Первый сатирик, Кантемир чувствовал изъяны человеческой породы и любого общества с тою безжалостностью, которая позволяла находить наиболее ёмкую словесную форму для их изображения: хотя сегодня требуется изрядный труд для чтения подобных виршей.
Когда-то сверкали, играли драгоценными каменьями, созвучьями, чтобы потом казаться непроворотными, очень тяжёлыми, если не обветшавшими.
Нужно делать скидку на огромный временной пласт, отделяющий нас от Кантемира, и не предаваться иллюзии вечности слова: сохраняясь как зыбкий памятник, оно меняется настолько, что чтение столь древних авторов может иметь только ознакомительную функцию, на уровне эстетическом и смысловом, едва ли кого-то сейчас в чём-то убеждая.
Тем не менее жизнь и литературная деятельность Кантемира – блестящий пример цельности, внутренней силы и той сосредоточенности на главном, какая и позволяет, при столь краткой жизни, высказаться полно.
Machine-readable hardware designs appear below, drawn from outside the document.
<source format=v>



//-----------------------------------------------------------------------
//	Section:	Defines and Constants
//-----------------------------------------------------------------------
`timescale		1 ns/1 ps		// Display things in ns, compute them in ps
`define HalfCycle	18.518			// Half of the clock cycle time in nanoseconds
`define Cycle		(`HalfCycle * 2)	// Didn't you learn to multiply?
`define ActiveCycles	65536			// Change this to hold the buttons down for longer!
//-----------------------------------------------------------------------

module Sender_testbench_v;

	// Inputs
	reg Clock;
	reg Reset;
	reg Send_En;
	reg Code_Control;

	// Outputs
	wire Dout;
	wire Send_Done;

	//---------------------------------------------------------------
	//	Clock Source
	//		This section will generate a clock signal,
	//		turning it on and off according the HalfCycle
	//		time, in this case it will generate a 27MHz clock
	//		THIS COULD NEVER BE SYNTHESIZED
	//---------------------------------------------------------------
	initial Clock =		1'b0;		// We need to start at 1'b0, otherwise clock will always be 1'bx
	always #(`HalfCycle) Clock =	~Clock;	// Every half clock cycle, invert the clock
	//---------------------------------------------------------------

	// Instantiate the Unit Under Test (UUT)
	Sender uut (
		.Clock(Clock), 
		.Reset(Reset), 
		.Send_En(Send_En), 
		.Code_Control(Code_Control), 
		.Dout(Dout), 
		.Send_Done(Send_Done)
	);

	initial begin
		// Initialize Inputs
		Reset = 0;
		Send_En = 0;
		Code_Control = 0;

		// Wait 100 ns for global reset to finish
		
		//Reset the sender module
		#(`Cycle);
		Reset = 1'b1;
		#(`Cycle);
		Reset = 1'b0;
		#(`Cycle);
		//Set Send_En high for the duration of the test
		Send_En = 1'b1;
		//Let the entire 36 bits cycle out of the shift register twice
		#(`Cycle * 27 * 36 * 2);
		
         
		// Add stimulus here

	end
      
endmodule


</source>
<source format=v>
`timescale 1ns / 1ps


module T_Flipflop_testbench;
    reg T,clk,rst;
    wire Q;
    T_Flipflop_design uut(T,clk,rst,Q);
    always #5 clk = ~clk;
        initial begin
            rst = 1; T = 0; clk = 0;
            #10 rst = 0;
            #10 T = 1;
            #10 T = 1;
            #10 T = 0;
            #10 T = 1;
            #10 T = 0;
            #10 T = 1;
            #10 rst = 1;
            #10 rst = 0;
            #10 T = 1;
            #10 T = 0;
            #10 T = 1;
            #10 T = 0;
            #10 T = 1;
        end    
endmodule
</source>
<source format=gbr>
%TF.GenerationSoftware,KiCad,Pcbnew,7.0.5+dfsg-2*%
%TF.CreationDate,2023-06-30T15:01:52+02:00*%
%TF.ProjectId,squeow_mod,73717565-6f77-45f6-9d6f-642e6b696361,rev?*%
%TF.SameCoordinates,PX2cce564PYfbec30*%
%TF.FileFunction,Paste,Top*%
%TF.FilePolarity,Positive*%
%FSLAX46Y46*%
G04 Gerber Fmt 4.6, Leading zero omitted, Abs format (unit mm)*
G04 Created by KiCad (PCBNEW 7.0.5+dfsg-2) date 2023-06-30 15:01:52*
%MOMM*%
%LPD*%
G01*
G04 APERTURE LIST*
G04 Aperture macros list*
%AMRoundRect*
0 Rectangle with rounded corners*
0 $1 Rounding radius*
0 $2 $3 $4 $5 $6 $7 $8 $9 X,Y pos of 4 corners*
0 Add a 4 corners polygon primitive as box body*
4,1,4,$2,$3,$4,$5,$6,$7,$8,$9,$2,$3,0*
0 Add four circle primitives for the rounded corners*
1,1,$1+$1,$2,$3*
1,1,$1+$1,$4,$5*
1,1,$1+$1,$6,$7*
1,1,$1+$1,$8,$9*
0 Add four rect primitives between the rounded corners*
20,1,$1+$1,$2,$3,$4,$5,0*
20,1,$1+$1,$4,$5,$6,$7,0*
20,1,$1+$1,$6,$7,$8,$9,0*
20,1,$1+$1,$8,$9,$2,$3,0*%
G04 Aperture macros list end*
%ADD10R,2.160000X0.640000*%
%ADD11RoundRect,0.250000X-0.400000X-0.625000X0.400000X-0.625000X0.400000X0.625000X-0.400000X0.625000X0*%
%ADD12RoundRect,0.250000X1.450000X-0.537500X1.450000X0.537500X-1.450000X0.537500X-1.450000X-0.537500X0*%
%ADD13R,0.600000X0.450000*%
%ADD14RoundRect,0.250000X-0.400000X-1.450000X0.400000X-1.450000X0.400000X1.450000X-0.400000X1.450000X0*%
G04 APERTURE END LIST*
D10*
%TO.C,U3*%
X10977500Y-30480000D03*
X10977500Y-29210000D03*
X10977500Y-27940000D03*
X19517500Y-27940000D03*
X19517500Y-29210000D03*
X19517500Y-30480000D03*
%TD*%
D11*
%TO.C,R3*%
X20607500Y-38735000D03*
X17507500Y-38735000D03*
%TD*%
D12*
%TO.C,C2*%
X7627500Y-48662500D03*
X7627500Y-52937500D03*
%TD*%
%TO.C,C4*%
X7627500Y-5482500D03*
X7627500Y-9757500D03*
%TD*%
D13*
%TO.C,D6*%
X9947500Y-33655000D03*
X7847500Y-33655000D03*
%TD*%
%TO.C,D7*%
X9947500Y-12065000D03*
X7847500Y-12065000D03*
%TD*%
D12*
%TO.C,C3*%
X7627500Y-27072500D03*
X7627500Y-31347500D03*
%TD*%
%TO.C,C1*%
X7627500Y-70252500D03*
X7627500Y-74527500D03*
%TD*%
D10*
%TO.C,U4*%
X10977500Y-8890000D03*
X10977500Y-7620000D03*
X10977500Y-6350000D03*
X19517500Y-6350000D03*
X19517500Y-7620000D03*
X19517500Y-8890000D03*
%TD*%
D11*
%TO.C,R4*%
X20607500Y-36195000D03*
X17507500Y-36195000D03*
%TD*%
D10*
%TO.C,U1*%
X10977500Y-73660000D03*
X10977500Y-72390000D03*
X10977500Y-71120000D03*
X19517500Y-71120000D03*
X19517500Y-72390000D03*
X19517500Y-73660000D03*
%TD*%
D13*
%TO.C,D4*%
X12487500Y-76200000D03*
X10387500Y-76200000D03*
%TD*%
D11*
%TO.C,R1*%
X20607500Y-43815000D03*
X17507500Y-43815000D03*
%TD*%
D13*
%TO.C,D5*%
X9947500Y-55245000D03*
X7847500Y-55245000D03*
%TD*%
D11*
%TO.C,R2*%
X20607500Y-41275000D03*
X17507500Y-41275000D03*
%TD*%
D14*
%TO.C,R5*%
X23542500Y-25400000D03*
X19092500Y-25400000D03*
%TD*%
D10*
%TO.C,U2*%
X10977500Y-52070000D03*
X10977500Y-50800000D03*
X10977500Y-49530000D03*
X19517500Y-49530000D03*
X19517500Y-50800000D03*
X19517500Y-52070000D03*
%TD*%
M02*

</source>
Ломоносов, жизнь которого сплошное преодоление, помноженное на прорыв, сделал, вероятно, первую попытку обмирщения книжной, высокой речи, речи, вскормленной классицизмом:
Неправо о вещах те думают, Шувалов,
Которые Стекло чтут ниже Минералов…
Но обмирщение подобного рода не есть путь вниз – напротив: за оной попыткой стоит совсем иное видение реальности – подобно тому, как заглавные буквы в словах «Стекло» и «Минералы» свидетельствуют о высоком почтении, каковое выказывает поэт и учёный нормам, и сути вещества, столь необходимого в жизни…
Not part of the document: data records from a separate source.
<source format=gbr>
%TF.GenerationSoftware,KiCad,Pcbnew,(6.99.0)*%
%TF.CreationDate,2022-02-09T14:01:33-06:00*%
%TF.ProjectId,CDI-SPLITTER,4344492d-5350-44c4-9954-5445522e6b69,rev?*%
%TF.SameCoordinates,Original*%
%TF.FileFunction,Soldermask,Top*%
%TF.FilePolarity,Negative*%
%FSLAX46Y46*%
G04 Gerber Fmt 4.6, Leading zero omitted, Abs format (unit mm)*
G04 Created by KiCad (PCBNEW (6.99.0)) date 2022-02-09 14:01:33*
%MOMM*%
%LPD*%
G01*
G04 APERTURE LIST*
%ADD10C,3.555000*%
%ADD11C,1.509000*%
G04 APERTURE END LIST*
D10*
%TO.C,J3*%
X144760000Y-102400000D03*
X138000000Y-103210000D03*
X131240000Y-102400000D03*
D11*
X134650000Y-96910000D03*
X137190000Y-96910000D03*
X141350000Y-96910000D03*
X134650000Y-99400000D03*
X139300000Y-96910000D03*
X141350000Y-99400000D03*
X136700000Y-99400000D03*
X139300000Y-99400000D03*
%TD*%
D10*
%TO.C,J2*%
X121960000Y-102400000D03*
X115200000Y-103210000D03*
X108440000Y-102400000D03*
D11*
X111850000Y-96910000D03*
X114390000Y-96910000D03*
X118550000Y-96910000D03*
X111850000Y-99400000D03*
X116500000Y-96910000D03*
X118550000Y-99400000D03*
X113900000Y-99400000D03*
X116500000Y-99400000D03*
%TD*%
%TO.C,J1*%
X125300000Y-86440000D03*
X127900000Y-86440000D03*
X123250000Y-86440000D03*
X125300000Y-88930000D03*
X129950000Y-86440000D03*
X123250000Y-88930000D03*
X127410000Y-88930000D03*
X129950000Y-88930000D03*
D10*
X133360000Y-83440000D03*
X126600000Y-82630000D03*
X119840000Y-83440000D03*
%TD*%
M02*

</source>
Словесная живопись высокой степени выразительности присуща многим произведениям Ломоносова, и самая тяжесть их, плотность и вещность, точно есть следствие неустанно бушевавшей в сознании его поэтической стихии, выплёскивающей могучие краски на холст бумаги:
Царей и царств земных отрада,
Возлюбленная тишина,
Блаженство сёл, градов ограда,
Коль ты полезна и красна!
Вокруг тебя цветы пестреют
И класы на полях желтеют;
Сокровищ полны корабли
Дерзают в море за тобою;
Ты сыплешь щедрою рукою
Своё богатство по земли.
Мера искусственности, которая слышится сейчас в стихах Ломоносова, как и в любых стихах восемнадцатого века, преодолима за счёт осознания временных пределов, в которые вписаны оные сочинения: вписаны с тем, чтобы проложить мостки будущему, каковое будет распоряжаться языком совершенно иначе.
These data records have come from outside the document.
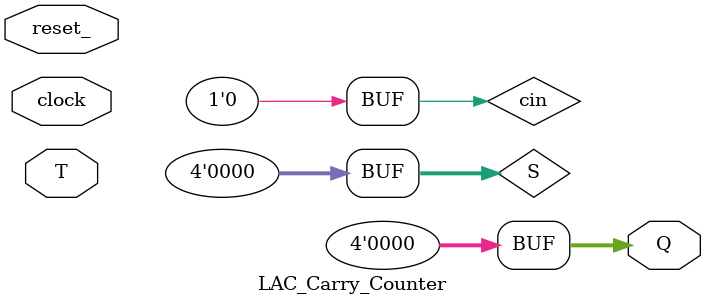
<source format=v>
`timescale 1ns/1ps

module TopLevel;
  reg clock, reset_;
  wire[3:0] Q;
  always #10 clock <= (!clock);

  initial begin
    $display ("time, \t clock, \t reset_, \t QQQQ");
    $monitor ("%g, \t %b, \t %b, \t %b", $time, clock, reset_, Q);
    reset_ = 1'b1;
    clock = 0;
    #5 reset_ = 1'b0;
    #20 reset_ = 1'b1;
    #600 $finish;
  end

  reg T; initial begin T = 1; #650 T = 0; end
  LAC_Carry_Counter lcc(Q, T, clock, reset_);

  //debug:
  wire q0=lcc.Q[0], q1=lcc.Q[1], q2=lcc.Q[2], q3=lcc.Q[3];
  wire[3:0] q= {lcc.Q[3],lcc.Q[2],lcc.Q[1],lcc.Q[0]};
  wire cout = lcc.cout;
endmodule

// LAC adder
module lac_full_adder(a, b, c, g, p, s);
  input a, b, c;
  output g, p, s;
  assign g = a & b;
  assign p = a ^ b;
  assign s = a ^ (b ^ c);
endmodule


// LAC Adder 4-bit
module lac_adder_4bit(a, b, cin, s, cout);
  input [3:0] a, b;
  input cin;
  output cout;
  output [3:0] s;
  wire [4:0] c;
  wire [3:0] g, p;

  assign c[0] = cin;
  assign cout = c[4];

  lac_full_adder add0(a[0], b[0], c[0], g[0], p[0], s[0]);
  assign c[1] = g[0] | (p[0] & c[0]);

  lac_full_adder add1(a[1], b[1], c[1], g[1], p[1], s[1]);
  assign c[2] = g[1] | (p[1] & g[0]) | (p[1] & p[0] & c[0]);

  lac_full_adder add2(a[2], b[2], c[2], g[2], p[2], s[2]);
  assign c[3] = g[2] | (p[2] & g[1]) | (p[2] & p[1] & g[0]) |
  (p[2] & p[1] & p[0] & c[0]);
  
  lac_full_adder add3(a[3], b[3], c[3], g[3], p[3], s[3]);
  assign c[4] = g[3] | (p[3]&g[2]) | (p[3]& p[2]&g[1]) |
  (p[3]&p[2]&p[1]&g[0]) | (p[3]&p[2]&p[1]&p[0]&c[0]);
endmodule

module LAC_Carry_Counter(Q, T, clock, reset_);
  input clock, reset_, T;
  output[3:0] Q;
  reg[3:0] A, S;
  reg cin;
  wire[3:0] S1;
  wire cout;
  assign Q = S;

  always @(reset_==1)
    begin if (T==0) A <= 4'b0000; else A <= 4'b0001; end

  always @(reset_==0) #1 begin S <= 4'b0000; cin <= 1'b0; end

  lac_adder_4bit lacadd(A, S, cin, S1, cout);
  
  always @(negedge clock) if (reset_==1)
    #3 begin S<=S1; end
endmodule

</source>
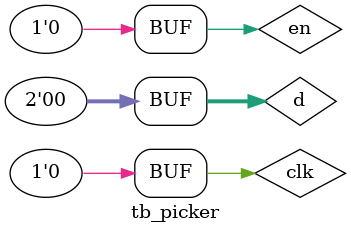
<source format=v>
`timescale 1ns/10ps
module tb_picker;
    reg en,clk;
    reg [1:0] d;
    wire [3:0]signal;
    runway_picker runway_pick(en,d,clk,signal);
    initial begin
        
        clk = 1'b0;
        repeat (100)
                #10 clk = ~clk;
    end 
    initial
    begin
        $dumpfile("output.vcd");
        $dumpvars(0,runway_pick);

                en = 1'b1;
                d = 2'b00;
        #10     en = 1'b0;
                $monitor("Direction: %d Signal: %d", d, signal);

        #100
                en = 1'b1;
                d = 2'b00;
        #10     en = 1'b0;
                $monitor("Direction: %d Signal: %d", d, signal);

        #100
                en = 1'b1;
                d = 2'b00;
        #10     en = 1'b0;
                $monitor("Direction: %d Signal: %d", d, signal);

        #20
                en = 1'b1;
                d = 2'b00;
        #10     en = 1'b0;
                $monitor("Direction: %d Signal: %d", d, signal);

        #20
                en = 1'b1;
                d = 2'b00;
        #10     en = 1'b0;
                $monitor("Direction: %d Signal: %d", d, signal);

        #20
                en = 1'b1;
                d = 2'b00;
        #10     en = 1'b0;
                $monitor("Direction: %d Signal: %d", d, signal);
        
    end
endmodule // tb

</source>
Ломоносов, ответствующий Анакреону; Ломоносов, могущий петь о любви, но:
Героев славой вечной
Я больше восхищён.
Ибо сам Ломоносов – герой, прободающий пространство ради победы света; ибо он – несущий факел во тьму, любезную большинству; ибо поэтическая речь его – сгусток сил и таланта, мускульно поднимающий своё время, чтобы приблизить его к потомкам…
Ломоносов – игривый в речи, ловко воспевающий бороду, славное струенье волос:
Борода предорогая!
Жаль, что ты не крещена
И что тела часть срамная
Тем тебе предпочтена.
Ломоносов, щедро раздаривавший впечатанные в него многие дары, дабы в мире увеличивалось количество света и уменьшался процент несправедливости…
Вектор энергии Тредьяковского требовал обновления поэзии, всего её состава, самой сути: но ориентация на классицизм – с его незыблемыми принципами – не позволяла отступать в мирскую стихию языка.
Всё должно быть возвышенно.
По крайней мере – высоко.
Стихи должны звенеть, ложиться на медные доски вечности, избегая тления, и даже «Здравствуйте, женившись, дурак и дура», писаные с забористым перцем, дьявольщинкой, собачьим сердцем хранят в себе начинку высокого стиля.
Он не соответствовал живому языку, оттого и гудит непроворотно, будто даже скрипит.
Ничего не поделать – язык развивается вовсе не при дворцах, и то, что высокими его плодами могли пользоваться тогда лишь немногие, не помогало пииту.
Живые ручьи иногда блистали внутри тяжёлых построений Тредьяковского:
Виват, Россия! виват драгая!
Виват надежда! виват благая.
Но играл Тредьяковский значительную роль – играл всерьёз, смертельно: мостил дорогу будущему обмирщению языка, в пределах которого будут созданы незыблемые шедевры.
Громокипяще и медносверкающе извергся Державин в данность, созидая стихи твёрдые, как камни, и сверкающие гранями, что алмазы.